START Excerpt to read

How Will You Respond When – Not If – Suffering Comes?

A few weeks ago, I finished reading a book that will end up knocking something off of my Top 10 List of most influential books in my life, as this one surely deserves a place at the top.

The title is Be Still, My Soul: Embracing God’s Purpose & Provision in Suffering. Edited by Nancy Guthrie, the book is a compilation of the writings of dozens of authors, all writing on the problem of pain and suffering that is a reality of life this side of heaven.

Sounds like a heavy read, does it not? Maybe not something you’d be at all interested in reading unless you were, indeed, going through some pretty intense suffering. But the truth is that all of us, sooner or later, will experience loss, tragedy, hardships, painful circumstances and distressing seasons. Choose your adjective, suffering will come. The question is not whether you will end up having to go through a rough season in life, but how you will respond when it comes.

One thing I’ve found to be true is that it’s in the midst of suffering that your faith will be most intensely tested.

Certainly that’s what one of the authors, Dr. Martyn Lloyd-Jones, believed. One of the excerpts was written by Lloyd-Jones and titled “The Test of a Crisis.” In that chapter, he writes:

When we go through a crisis, it shows exactly and precisely what kind of person we really are. In times when life is pursuing the ordinary tenor of its way, we all succeed in making a fair show. It is so easy to live out an artificial and a superficial life and to persuade ourselves that we really are what we would like to be. But in a time of trial and of crisis, the natural, the real, and true come into view.

A time of crisis and of difficulty also tests and demonstrates very clearly what we really believe, and the nature of our religious faith.

As I read this excerpt several weeks ago, I couldn’t help but shrink back a little as I remembered how poorly I have responded to painful situations and difficult trials when they began to come my way as a relatively new believer.

If you are not a Christian, it is at least consistent that you might respond poorly, rage against the fates (so to speak) and focus on self-preservation during dark days. But as a believer, our responses should be significantly different from those around us, especially those who put their hope in their possessions, their money or themselves. After all, we believe in a Sovereign God who has rescued us from all that and offered us an eternity with Him…right? That’s what we say during times of plenty, anyway.

And yet, we do often respond so poorly. I know I have. I’ve been whiny, I’ve kicked at the goads and I’ve raged, angry simply at the way things were turning out.

My favorite form of unbelief was probably the “What if?” game I would play with myself. I would spend far too much time being anxious as to potential outcomes spun out nowhere other than in my imagination – outcomes that hadn’t even happened yet! On the pretense, I suppose, of combating those fears, I would try to play out the various scenarios likely to occur in the trial that had beset my life. While my logic was not nearly this clear-headed, I think I must have believed that if I could just identify all the various “What if’s?”, I could also then have the most appropriate – i.e., minimally destructive to my life – response to said scenario. My mental striving and groaning, I wrongly reasoned, would somehow give me the upper hand at some point in the future.

END Excerpt to read

■ **Check your understanding**
a: In the post about responding to suffering, who edited the book Be Still, My Soul?
b: Carry on the post about responding to suffering, picking up after its last sentence.

START Supplied material

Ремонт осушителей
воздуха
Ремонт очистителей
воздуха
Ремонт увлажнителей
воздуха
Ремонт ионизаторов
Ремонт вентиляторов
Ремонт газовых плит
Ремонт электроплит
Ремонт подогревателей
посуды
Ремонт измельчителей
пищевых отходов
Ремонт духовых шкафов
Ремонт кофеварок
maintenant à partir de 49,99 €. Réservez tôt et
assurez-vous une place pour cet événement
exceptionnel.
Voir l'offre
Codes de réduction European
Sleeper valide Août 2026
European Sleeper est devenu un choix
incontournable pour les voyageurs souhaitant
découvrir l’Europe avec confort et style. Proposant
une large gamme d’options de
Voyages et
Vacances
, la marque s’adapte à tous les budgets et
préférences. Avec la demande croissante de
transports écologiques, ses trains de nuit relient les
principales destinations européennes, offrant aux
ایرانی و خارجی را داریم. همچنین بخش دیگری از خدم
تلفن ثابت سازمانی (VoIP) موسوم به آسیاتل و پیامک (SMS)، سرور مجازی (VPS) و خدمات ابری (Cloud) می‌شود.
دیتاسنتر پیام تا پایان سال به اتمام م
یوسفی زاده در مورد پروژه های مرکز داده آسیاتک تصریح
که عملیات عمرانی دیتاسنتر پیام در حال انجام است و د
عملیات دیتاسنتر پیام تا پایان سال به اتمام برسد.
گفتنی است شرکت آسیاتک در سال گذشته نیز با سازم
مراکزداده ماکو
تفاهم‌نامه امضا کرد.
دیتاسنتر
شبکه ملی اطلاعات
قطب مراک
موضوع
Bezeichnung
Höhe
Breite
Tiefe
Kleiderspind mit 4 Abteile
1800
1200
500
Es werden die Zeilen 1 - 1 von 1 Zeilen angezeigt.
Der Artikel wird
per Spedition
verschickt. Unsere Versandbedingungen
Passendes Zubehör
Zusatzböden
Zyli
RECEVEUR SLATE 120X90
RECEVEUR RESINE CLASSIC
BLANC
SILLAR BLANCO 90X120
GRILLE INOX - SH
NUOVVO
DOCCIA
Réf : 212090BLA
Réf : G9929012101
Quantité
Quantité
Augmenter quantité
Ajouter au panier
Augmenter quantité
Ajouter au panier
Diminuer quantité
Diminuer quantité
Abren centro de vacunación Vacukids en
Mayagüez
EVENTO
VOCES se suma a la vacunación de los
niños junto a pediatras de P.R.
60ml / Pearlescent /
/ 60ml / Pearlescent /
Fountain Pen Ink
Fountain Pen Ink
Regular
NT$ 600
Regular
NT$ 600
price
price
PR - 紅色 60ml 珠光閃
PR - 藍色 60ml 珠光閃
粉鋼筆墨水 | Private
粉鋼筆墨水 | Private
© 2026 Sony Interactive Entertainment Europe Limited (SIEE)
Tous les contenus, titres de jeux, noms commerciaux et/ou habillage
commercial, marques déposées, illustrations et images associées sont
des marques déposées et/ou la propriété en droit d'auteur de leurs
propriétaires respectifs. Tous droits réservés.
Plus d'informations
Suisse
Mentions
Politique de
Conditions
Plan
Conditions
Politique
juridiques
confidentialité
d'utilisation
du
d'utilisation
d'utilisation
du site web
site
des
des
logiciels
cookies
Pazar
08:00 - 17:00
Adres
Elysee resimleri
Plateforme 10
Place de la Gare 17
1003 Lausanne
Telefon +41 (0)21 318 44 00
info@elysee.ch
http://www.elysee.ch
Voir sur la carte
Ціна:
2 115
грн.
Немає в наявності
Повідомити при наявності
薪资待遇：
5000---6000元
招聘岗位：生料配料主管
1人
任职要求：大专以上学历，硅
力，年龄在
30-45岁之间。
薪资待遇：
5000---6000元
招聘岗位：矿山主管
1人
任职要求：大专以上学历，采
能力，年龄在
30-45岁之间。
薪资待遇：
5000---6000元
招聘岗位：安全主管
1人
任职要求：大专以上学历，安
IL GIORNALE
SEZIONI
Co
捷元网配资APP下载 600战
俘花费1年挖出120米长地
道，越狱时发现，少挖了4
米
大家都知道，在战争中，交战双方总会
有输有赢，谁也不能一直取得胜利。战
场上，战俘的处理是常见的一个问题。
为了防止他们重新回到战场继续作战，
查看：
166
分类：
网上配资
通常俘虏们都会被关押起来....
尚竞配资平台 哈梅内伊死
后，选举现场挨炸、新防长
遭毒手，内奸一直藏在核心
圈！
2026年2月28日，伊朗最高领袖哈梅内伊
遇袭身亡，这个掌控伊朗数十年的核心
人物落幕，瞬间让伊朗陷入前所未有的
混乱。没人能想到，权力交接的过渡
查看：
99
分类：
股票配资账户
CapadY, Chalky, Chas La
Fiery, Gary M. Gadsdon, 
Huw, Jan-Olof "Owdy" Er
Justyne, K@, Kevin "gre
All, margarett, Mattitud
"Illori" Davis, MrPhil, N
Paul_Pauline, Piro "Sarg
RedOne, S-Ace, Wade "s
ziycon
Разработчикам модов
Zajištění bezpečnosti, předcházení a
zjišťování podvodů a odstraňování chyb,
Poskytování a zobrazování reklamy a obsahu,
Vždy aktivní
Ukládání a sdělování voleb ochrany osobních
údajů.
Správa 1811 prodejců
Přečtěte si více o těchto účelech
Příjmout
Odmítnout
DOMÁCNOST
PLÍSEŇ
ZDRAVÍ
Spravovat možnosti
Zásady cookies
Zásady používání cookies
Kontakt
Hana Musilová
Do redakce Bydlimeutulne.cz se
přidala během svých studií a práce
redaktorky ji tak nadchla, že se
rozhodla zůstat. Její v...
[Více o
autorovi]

END Supplied material

■ **Expected responses**
a: Nancy Guthrie

b:
All of this is simply a confession that when trials have come my way, there are plenty of examples to show that I wasn’t trusting in the God I said I trusted. I’ve confessed several times before on ESI that I wrestle with wanting to control things in my life – circumstances, relationships, whatever – and this is one more example of how a lack of control spotlighted for me my lack of trust in God.

Well, at least I’m not alone in finding out that my faith was weak and untenable. Lloyd-Jones continues:

The classic example of this is John Wesley prior to his conversion. He, in a sense, knew all about religion, but while crossing the Atlantic, and in a terrible storm, which seemed to be leading to certain death, he felt that he had nothing. He was afraid to die and afraid of everything. And what struck him was the contrast presented by the Moravian Brethren who were on the same ship. They were, in comparison with Wesley, ignorant men, but their religion meant something real and vital to them. It held them in the storm, and gave them peace and calmness, and indeed joy, even face to face with death. Wesley’s religion appeared to be excellent. He gave all his goods to the poor, he preached in prisons, and he had crossed that Atlantic to preach to pagans in Georgia. He was a man of immense knowledge of things religious. And yet the trial revealed to him and to others the nature of his religion, and showed it to be worthless.

Attaching the word “worthless” to the faith of someone such as John Wesley really ought to garner our attention, don’t you think? Lloyd-Jones’ excellent excerpt, and many others like it in this book, has served to bolster my desire to be a woman of genuine faith, whose responses to trial and adversity only prove that genuineness. While I have failed miserably in the past, and will almost certainly fail again somewhere further on up the road, I don’t want to continue to consistently respond to suffering in God-dishonoring ways.

How about you? Do you lean wholly on God through suffering? Do you cling to your faith as if it’s a lifeboat when the waves of tragedy are threatening to destroy your life? Or, like me, have you found that a season of suffering only highlighted how weak your faith really is? Or, do you even know yet how you will fare when suffering comes your way?

At the end of this month my husband Warren and I – along with fellow Crossing member Dale Wilcox – will facilitate yet another 12-week session of DivorceCare, and once again the room will be filled with people who are suffering, whose lives right now are hard. For them, their season of suffering is upon them. It’s “their turn at the wheel,” so to speak.

One thing is certain, for these folks, for myself, and for you – the true test of whether God’s Word really is the ultimate source of hope in our lives is how you respond to it when life really is hard.

I’ve come to understand a hard truth: Suffering is God’s mercy in the lives of believers. I would never expect anyone to embrace that truth in the midst of suffering, but as you look back on it, it’s God’s mercy if you can see that through it all, He was with you. Through it all, He was strengthening and encouraging you.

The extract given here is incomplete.